Healing the Body Through Movement – Vinny Crispino.

Vinny Crispino will be doing his first ultramarthon soon, the Old Cascadia on the Oregon Blue River in the Old Cascadia Range which is a 50 mile, 14,800 elevation gain trail with a time limit of 17 hours. His goal is to finish and survive.

Vinny says he wasn’t very good at any sport except swimming. He wasn’t very athletic on dry land, but when it came to a pool it was his natural zone. Within the first years of swimming competition he was breaking pool records and state records. From age six to eighteen he spent every day in the pool. And when he had off-days from training he was playing in the pool with friends.

When he got to high school he was captain of the team and broke a bunch of state records. He went on to compete in the division 1 swimming program at the University of Wyoming.

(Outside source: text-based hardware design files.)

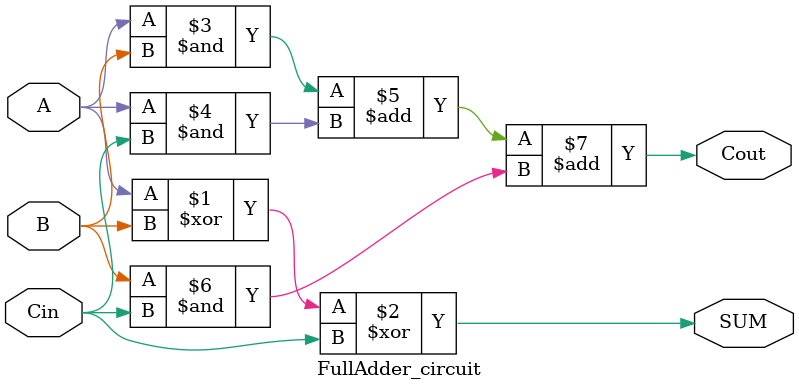
<source format=v>
`timescale 1ns / 1ps

module FullAdder_circuit(
    input A,
    input B,
    input Cin,
    output SUM,
    output Cout
    );

assign SUM = A^B^Cin;
assign Cout = (A&B) + (A & Cin) + (B & Cin);
endmodule

</source>
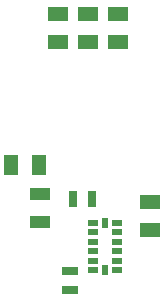
<source format=gtp>
G04*
G04 #@! TF.GenerationSoftware,Altium Limited,Altium Designer,22.9.1 (49)*
G04*
G04 Layer_Color=8421504*
%FSLAX25Y25*%
%MOIN*%
G70*
G04*
G04 #@! TF.SameCoordinates,48678A20-E73A-45B2-88C3-2CBFC3E8533A*
G04*
G04*
G04 #@! TF.FilePolarity,Positive*
G04*
G01*
G75*
%ADD13R,0.06693X0.04331*%
%ADD14R,0.04724X0.07087*%
%ADD15R,0.07087X0.04724*%
%ADD16R,0.02362X0.03740*%
%ADD17R,0.03740X0.02362*%
%ADD18R,0.05512X0.03150*%
%ADD19R,0.03150X0.05512*%
D13*
X19000Y44276D02*
D03*
Y53724D02*
D03*
D14*
X9276Y63500D02*
D03*
X18724D02*
D03*
D15*
X25000Y113724D02*
D03*
Y104276D02*
D03*
X35000Y113724D02*
D03*
Y104276D02*
D03*
X45000Y113724D02*
D03*
Y104276D02*
D03*
X55500Y51224D02*
D03*
Y41776D02*
D03*
D16*
X40563Y28402D02*
D03*
Y44150D02*
D03*
D17*
X36626D02*
D03*
Y41000D02*
D03*
Y37850D02*
D03*
Y34701D02*
D03*
Y31551D02*
D03*
Y28402D02*
D03*
X44500D02*
D03*
Y31551D02*
D03*
Y34701D02*
D03*
Y37850D02*
D03*
Y41000D02*
D03*
Y44150D02*
D03*
D18*
X28898Y28000D02*
D03*
Y21701D02*
D03*
D19*
X36150Y52000D02*
D03*
X29850D02*
D03*
M02*

</source>
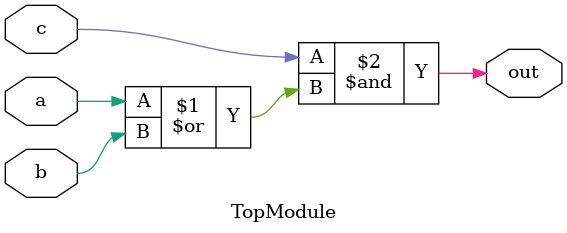
<source format=sv>

module TopModule (
    input a,
    input b,
    input c,
    output out
);

assign out = (c & (a | b));

endmodule
</source>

But he says he had burned out on swimming at about age fifteen. He stayed in the sport because when you compete at that level your friends are all involved in the sport. And it was the sport that would give him a scholarship. Eventually he had to face the fact that he didn’t want to swim competitively any more. But he still loved the water so he decided to sell everything, leave the University of Wyoming, and go to California and become a professional surfer.

He says he wasn’t a natural at surfing, but was making progress. He hadn’t been at it very long when a big wave knocked him off his board and crushed him to the bottom where he hit a rock and broke his back. 

He went from being incredibly bulletproof and feeling invincible as an athlete and feeling like he could do whatever he wanted in the water to having that one moment break his back and his identity. It made standing for a minute or two a hell on earth for him, and that one moment launched him into living almost a full decade with a severe disability.

He says he didn’t really surf for very long, but he definitely came to a place of enjoyment for the sport. Surfing allowed for competition, but it was free-form and flowing. It was a vehicle for expression that required skill and mastery without the analytical precision of swimming: the times, the splits, and the numbers in training and competition. He says that that first time he went surfing after giving up swimming he found deep joy, and he never missed swimming. He never looked back or regretted giving it up or thought about where he might have been had he kept at it. He was just fixated on that new chapter in his life that opened up, and unfortunately it was very short lived.

Vinny’s official diagnosis was a multiple herniation of his T-12 vertebre. The fracture and the force of the impact displaced his lumbar spine 21 degrees to the left. So he basically developed lumbar scoliosis. He really was very fortunate that he didn’t have spinal cord damage. 

At the time that happened, after he came out of shock he was left with no feeling in his left leg. He sought various medical views and some said he needed surgery. Some said just rehab, but he was going to require assistance to walk and that the best option wast maybe a wheelchair. 

Vinny spent the next five years looking for alternatives that didn’t leave him immobilized for the rest of his life. He tried chiropractors, physiotherapy, yoga, and acupuncture. Nothing helped. 

He finally found a “body worker,” that’s what he called himself. In his first session he was laying in a position the body worker was just telling him how to move how he wanted him to move and how to shift his body. He wasn’t even touching Vinny. He was only sitting in a chair beside him. So basically this re-educated him on how to move and how things should work. And after an hour of these annoyingly simple, disappointing exercises he told him to get up, and for the first time in 5 years he was able to stand up without a sharp stabbing pain in his lower back. Vinny was confused because he thought that when you have an intense problem you should need an intense solution to fix it. But these simple movements worked when nothing else had.

Vinny continued working with his body worker and his body gradually healed. He then went on to learn the process and started the Pain Academy where he teaches others how to heal their bodies through movement. His program is a 52-week comprehensive course on how to move your body in a way that is natural and healing.

He talks about how the body is incredibly brilliant at compensating, and without you having a formal education in mechanics your body is still going to find a way to rotate and re-align to compensate for pain. If you focus on correcting just that one movement it will cause an excess load and pain in a different part of your body. That’s why his program looks at the total body movement and doesn’t just focus on symptoms.

Bridge Questions:

Must-have gear: a Solomon backpack that has saved his life running on the trails, he says without it he wouldn’t be able to run as far as he is.

Strangest thing he’s seen on the trails: a group of guys in full camo who ran away when they saw him.

Word or phrase that defines his philosophy of life: What if?